Denn primäres Ziel der Ukraine sei, einen Einbruch in die russischen Frontlinien zu schaffen. «Wo dieser Einbruch stattfindet, ist weniger wichtig. Viel wichtiger wäre, dass er in einem zweiten Schritt ausgeweitet werden kann, sodass mehr Gebiet angegriffen werden kann und die Russen zu Verteidigungsdilemmas gezwungen werden», sagt Berni.

Bald ATACMS im Einsatz?

Die USA erwägen zurzeit die Lieferung von Streumunition sowie ballistischen Kurzstreckenraketen des Typs ATACMS mit einer Reichweite von 300 Kilometern. Bisher hatten die Amerikaner sich immer geweigert, diese Waffen zu liefern, weil man damit russisches Kernland angreifen könnte.

Sollte dies passieren, wäre die russische Logistik erneut gezwungen, sich zu reorganisieren – ähnlich wie nach der Lieferung von Himars im vergangenen Sommer. Berni: «Da ATACMS von den Himars-Werfern aus abgeschossen werden können, würde die Ukraine diese wohl nutzen, um die logistische Strangulation russischer Truppen weiter voranzutreiben.»

◆ VORLIEGENDE ANGABEN:
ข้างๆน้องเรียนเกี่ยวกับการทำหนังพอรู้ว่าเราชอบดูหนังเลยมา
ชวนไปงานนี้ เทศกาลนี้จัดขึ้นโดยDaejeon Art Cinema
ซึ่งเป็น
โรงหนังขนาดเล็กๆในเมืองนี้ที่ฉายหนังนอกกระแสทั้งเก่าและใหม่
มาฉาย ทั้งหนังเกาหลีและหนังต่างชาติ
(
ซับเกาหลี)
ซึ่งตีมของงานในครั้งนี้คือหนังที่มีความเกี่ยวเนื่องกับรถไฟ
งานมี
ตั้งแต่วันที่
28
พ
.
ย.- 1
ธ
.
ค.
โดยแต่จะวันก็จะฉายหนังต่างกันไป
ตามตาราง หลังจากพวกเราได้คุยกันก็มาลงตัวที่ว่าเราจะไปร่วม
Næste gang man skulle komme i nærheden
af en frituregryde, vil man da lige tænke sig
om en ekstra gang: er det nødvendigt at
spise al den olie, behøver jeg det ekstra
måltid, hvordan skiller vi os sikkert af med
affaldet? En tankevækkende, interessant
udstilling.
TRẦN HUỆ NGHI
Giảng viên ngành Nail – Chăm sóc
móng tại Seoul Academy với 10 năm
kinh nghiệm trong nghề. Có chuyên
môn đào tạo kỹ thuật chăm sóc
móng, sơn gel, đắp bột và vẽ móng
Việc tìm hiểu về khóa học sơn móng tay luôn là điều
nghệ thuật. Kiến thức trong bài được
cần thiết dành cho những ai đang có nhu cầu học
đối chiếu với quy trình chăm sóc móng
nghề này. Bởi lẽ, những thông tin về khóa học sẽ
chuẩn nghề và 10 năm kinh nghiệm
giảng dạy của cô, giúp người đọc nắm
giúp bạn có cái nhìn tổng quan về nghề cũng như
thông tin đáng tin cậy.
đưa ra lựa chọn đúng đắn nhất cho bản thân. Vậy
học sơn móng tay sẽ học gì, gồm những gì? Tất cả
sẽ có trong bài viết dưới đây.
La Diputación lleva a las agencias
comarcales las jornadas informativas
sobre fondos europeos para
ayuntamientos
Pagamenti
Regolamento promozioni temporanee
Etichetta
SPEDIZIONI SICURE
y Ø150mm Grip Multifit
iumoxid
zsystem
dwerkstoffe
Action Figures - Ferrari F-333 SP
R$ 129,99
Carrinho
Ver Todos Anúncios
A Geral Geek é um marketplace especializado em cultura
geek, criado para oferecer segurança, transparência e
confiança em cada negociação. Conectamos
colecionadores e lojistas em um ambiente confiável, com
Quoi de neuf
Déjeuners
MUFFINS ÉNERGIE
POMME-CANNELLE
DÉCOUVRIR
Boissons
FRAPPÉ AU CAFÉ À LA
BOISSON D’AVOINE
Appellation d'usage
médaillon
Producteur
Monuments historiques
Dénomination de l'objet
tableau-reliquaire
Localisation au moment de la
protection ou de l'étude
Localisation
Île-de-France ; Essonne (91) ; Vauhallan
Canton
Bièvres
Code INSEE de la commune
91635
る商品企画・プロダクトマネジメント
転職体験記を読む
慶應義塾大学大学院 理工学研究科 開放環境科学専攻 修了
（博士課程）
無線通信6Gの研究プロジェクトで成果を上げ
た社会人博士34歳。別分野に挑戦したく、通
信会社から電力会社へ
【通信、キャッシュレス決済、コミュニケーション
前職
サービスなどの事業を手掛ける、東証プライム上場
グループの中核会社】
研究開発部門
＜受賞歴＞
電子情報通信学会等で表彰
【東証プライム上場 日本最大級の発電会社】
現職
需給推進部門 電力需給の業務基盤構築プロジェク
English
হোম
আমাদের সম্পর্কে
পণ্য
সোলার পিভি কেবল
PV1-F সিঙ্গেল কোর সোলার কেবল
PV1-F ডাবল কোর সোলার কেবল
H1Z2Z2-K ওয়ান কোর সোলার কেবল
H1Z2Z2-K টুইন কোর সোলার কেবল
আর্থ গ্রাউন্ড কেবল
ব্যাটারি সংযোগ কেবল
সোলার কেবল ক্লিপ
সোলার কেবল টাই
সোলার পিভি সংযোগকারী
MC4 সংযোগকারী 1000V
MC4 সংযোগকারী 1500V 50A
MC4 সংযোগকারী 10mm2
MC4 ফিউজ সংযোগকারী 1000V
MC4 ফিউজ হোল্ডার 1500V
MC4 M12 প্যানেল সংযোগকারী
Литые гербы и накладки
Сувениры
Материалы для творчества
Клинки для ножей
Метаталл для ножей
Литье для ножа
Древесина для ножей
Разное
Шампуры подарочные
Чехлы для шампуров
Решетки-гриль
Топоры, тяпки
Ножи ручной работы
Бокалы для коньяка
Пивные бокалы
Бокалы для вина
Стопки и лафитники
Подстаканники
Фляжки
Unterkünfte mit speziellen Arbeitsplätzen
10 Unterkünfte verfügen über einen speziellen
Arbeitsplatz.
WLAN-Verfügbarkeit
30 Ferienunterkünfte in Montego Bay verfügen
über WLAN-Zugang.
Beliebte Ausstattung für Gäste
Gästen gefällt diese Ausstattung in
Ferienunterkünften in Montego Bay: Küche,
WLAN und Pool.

◆ AUFGABEN:
[a] Wiederhole aus dem vorliegenden Text wortgetreu den Abschnitt von „Denn primäres Ziel“ bis „Kernland angreifen könnte.“.
[b] Fasse den vorliegenden Text in zwei Sätzen zusammen.

◆ LÖSUNGEN:
[a]
Denn primäres Ziel der Ukraine sei, einen Einbruch in die russischen Frontlinien zu schaffen. «Wo dieser Einbruch stattfindet, ist weniger wichtig. Viel wichtiger wäre, dass er in einem zweiten Schritt ausgeweitet werden kann, sodass mehr Gebiet angegriffen werden kann und die Russen zu Verteidigungsdilemmas gezwungen werden», sagt Berni.

Bald ATACMS im Einsatz?

Die USA erwägen zurzeit die Lieferung von Streumunition sowie ballistischen Kurzstreckenraketen des Typs ATACMS mit einer Reichweite von 300 Kilometern. Bisher hatten die Amerikaner sich immer geweigert, diese Waffen zu liefern, weil man damit russisches Kernland angreifen könnte.

[b] Laut Berni ist das vorrangige Ziel der Ukraine ein Einbruch in die russischen Frontlinien, der sich in einem zweiten Schritt ausweiten lässt, sodass die Russen zu Verteidigungsdilemmas gezwungen werden. Die USA erwägen die bisher verweigerte Lieferung von Streumunition und ATACMS-Raketen mit 300 Kilometern Reichweite, was die russische Logistik erneut zu einer Reorganisation zwingen würde.